**Set problem:** Please report each line in the listing below that contains the string "qSketchRegion"; case counts, so uppercase and lowercase letters must match.
# START OF Excerpted data
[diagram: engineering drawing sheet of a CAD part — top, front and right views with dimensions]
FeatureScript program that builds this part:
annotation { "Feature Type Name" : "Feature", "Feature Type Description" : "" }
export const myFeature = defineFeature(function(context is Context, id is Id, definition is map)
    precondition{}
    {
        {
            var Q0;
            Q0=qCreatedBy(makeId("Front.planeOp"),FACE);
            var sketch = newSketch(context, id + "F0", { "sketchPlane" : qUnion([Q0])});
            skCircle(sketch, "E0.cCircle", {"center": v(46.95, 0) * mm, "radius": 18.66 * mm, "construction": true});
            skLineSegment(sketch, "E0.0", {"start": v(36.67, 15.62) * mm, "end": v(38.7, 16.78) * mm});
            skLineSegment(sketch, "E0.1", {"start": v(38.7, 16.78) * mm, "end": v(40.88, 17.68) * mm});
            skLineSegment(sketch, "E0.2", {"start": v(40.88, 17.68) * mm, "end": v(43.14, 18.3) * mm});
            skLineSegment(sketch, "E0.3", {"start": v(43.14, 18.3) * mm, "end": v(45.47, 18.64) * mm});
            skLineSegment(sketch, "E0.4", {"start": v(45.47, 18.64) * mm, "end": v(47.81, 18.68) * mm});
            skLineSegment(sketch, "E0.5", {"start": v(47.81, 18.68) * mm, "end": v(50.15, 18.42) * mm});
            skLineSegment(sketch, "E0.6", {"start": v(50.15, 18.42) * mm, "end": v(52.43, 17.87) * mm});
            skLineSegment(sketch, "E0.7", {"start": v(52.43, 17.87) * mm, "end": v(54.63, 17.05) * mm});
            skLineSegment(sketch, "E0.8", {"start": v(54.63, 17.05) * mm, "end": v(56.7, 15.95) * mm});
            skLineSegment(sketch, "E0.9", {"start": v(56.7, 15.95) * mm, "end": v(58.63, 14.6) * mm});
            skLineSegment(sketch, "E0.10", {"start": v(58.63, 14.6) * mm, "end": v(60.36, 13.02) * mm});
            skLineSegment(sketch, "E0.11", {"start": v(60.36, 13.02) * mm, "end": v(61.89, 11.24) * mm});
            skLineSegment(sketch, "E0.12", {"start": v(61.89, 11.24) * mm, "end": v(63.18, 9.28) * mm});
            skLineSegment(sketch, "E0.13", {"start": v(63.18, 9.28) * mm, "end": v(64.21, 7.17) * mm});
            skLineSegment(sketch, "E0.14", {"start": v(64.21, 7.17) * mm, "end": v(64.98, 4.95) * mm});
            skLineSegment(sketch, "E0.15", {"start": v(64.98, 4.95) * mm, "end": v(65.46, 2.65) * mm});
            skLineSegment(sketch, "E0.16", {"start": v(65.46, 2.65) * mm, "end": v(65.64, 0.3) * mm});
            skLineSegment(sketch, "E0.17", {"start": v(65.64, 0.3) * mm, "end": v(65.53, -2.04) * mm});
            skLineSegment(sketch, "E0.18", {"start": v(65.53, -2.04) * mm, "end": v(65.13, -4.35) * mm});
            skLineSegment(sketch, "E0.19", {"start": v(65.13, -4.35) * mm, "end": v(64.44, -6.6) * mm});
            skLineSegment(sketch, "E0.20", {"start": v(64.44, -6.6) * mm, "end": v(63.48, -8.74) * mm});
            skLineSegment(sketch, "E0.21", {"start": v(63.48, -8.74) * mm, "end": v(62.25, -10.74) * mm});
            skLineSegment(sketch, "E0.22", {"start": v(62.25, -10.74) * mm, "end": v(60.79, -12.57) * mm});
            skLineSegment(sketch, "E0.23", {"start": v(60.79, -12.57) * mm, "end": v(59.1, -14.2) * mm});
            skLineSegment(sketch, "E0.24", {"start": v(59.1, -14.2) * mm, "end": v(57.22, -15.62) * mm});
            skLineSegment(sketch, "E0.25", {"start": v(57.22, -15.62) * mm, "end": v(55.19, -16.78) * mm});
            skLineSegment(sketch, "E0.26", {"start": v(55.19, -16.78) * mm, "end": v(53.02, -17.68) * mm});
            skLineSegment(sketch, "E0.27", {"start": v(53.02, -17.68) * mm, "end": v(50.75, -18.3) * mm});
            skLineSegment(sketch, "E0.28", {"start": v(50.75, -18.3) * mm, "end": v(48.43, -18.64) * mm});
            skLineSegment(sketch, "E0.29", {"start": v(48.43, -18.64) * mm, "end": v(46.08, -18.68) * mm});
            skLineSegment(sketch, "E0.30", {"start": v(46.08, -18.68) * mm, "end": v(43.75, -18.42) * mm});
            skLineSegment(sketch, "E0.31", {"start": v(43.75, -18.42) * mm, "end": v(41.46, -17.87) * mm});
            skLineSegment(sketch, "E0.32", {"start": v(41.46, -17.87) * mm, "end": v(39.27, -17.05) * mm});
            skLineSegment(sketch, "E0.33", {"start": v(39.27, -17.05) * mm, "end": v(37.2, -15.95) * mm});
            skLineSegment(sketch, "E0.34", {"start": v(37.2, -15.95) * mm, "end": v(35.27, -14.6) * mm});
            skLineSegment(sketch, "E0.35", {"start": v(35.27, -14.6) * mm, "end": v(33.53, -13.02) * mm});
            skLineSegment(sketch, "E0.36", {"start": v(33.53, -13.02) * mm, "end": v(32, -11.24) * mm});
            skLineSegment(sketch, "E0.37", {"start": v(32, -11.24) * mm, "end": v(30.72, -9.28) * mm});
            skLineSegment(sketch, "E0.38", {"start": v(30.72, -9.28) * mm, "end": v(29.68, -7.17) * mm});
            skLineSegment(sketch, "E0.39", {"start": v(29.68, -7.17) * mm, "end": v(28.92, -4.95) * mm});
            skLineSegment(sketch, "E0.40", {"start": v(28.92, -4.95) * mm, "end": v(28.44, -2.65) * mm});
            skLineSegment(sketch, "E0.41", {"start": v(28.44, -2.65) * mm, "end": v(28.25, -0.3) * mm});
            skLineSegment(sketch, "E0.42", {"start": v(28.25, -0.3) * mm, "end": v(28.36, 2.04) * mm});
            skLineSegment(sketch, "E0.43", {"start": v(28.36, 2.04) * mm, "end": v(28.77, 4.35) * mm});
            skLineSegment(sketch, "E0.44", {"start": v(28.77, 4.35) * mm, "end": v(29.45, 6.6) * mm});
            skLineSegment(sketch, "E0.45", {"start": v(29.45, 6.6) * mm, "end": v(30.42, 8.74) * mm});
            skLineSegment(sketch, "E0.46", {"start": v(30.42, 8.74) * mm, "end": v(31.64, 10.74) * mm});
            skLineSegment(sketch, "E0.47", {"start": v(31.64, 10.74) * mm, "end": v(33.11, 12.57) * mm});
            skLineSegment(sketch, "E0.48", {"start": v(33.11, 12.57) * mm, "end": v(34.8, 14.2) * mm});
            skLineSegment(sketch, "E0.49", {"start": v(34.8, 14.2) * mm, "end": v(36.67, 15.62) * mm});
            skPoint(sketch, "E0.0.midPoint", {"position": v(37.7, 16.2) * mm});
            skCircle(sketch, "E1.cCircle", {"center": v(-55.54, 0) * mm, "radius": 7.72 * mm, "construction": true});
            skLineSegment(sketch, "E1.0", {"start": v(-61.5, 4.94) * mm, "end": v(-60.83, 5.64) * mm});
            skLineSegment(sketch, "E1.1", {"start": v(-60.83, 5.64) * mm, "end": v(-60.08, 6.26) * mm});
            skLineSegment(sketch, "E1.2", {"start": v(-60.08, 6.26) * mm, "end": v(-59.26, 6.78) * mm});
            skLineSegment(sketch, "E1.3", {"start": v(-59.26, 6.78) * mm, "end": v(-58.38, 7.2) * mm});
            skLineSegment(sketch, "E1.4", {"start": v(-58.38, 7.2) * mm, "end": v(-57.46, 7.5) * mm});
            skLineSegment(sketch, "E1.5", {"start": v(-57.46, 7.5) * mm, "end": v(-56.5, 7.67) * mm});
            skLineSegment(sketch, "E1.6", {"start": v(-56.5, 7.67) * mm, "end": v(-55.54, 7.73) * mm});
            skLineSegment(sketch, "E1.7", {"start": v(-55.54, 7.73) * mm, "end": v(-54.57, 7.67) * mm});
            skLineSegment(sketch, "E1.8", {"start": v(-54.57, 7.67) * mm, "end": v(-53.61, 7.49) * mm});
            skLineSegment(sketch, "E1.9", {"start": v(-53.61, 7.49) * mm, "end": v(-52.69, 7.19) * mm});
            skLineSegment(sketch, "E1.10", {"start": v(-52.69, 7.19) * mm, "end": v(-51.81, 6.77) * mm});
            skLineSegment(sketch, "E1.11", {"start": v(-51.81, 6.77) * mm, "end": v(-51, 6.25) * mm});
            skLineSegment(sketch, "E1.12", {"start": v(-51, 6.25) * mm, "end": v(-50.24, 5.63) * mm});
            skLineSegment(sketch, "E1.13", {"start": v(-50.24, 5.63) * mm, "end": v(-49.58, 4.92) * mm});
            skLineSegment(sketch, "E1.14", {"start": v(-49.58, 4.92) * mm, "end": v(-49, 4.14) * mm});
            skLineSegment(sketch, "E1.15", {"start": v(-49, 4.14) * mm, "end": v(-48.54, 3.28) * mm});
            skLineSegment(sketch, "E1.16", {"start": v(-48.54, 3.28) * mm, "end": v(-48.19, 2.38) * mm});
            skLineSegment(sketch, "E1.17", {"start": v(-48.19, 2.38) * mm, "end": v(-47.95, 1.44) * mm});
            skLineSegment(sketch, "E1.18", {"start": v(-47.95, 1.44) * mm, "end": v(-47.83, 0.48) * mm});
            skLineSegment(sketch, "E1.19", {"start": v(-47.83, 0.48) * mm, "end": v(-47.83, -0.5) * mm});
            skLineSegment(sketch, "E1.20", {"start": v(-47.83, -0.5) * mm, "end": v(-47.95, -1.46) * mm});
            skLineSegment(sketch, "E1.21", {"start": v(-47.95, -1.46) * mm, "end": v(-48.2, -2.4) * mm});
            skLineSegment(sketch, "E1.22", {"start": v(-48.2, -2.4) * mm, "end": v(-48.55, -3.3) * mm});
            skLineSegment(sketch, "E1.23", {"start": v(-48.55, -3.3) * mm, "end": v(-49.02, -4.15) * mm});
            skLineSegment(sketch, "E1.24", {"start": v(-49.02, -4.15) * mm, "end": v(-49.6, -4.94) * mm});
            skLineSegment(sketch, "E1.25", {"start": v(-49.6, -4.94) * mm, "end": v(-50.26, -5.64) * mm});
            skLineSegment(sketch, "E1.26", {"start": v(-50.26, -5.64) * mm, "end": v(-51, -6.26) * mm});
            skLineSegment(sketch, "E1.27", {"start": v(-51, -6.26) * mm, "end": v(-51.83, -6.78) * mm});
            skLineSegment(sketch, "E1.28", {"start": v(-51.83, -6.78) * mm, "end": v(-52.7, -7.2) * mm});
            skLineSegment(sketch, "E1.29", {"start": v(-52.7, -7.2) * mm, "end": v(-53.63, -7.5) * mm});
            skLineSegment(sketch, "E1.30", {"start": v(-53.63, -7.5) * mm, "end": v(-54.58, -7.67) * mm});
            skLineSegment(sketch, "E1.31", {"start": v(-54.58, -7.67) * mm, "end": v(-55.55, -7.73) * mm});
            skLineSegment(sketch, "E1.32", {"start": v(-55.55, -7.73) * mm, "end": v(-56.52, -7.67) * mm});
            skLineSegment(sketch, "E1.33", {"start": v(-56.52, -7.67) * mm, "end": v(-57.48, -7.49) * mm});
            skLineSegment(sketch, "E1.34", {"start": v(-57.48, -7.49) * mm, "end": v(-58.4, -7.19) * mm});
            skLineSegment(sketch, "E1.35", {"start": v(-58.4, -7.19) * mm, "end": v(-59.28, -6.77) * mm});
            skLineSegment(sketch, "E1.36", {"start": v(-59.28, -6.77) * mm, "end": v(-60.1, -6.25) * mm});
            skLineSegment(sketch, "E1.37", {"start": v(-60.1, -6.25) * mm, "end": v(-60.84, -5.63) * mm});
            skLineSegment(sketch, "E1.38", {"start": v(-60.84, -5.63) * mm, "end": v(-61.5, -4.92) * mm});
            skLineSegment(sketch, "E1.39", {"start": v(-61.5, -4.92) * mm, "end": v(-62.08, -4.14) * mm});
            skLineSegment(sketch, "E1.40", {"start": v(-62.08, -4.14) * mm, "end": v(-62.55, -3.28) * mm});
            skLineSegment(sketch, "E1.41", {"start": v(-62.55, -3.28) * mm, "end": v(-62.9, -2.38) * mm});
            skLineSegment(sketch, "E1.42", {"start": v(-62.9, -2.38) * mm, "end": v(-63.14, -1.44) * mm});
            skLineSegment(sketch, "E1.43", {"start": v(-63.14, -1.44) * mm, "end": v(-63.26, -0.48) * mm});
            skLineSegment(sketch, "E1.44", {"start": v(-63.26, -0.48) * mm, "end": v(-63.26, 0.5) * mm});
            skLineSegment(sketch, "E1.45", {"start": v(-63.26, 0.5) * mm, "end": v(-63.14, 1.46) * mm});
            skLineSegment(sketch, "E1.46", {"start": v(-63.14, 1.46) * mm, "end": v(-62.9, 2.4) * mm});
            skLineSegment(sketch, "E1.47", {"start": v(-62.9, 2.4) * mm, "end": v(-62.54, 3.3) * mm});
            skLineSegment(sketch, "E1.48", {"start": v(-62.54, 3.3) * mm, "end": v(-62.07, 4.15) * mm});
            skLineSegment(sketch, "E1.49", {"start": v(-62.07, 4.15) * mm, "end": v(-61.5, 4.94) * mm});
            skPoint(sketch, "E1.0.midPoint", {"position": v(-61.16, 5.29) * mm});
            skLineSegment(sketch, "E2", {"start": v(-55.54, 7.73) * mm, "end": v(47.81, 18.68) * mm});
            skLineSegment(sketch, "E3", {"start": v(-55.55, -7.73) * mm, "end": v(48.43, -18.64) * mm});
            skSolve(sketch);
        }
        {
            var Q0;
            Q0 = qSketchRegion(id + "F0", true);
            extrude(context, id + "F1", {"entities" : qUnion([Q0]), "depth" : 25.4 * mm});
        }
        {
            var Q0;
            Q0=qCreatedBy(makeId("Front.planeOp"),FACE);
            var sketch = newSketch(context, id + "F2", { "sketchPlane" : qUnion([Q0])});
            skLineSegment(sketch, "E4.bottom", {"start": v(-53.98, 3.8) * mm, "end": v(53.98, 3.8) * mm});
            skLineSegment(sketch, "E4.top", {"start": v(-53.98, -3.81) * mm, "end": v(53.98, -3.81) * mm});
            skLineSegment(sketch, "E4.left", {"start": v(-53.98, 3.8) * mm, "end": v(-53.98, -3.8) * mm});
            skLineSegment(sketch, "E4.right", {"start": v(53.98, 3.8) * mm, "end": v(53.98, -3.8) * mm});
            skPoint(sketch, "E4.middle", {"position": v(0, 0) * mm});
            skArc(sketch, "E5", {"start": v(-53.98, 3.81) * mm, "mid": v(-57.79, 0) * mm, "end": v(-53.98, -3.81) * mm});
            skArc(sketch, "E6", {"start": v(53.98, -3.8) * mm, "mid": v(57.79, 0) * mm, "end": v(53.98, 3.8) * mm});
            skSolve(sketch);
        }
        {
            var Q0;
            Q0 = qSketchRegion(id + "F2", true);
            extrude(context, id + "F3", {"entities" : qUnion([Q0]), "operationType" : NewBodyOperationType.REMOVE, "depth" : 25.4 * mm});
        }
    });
# END OF Excerpted data
**Answer to the task:**
            Q0 = qSketchRegion(id + "F0", true);
            Q0 = qSketchRegion(id + "F2", true);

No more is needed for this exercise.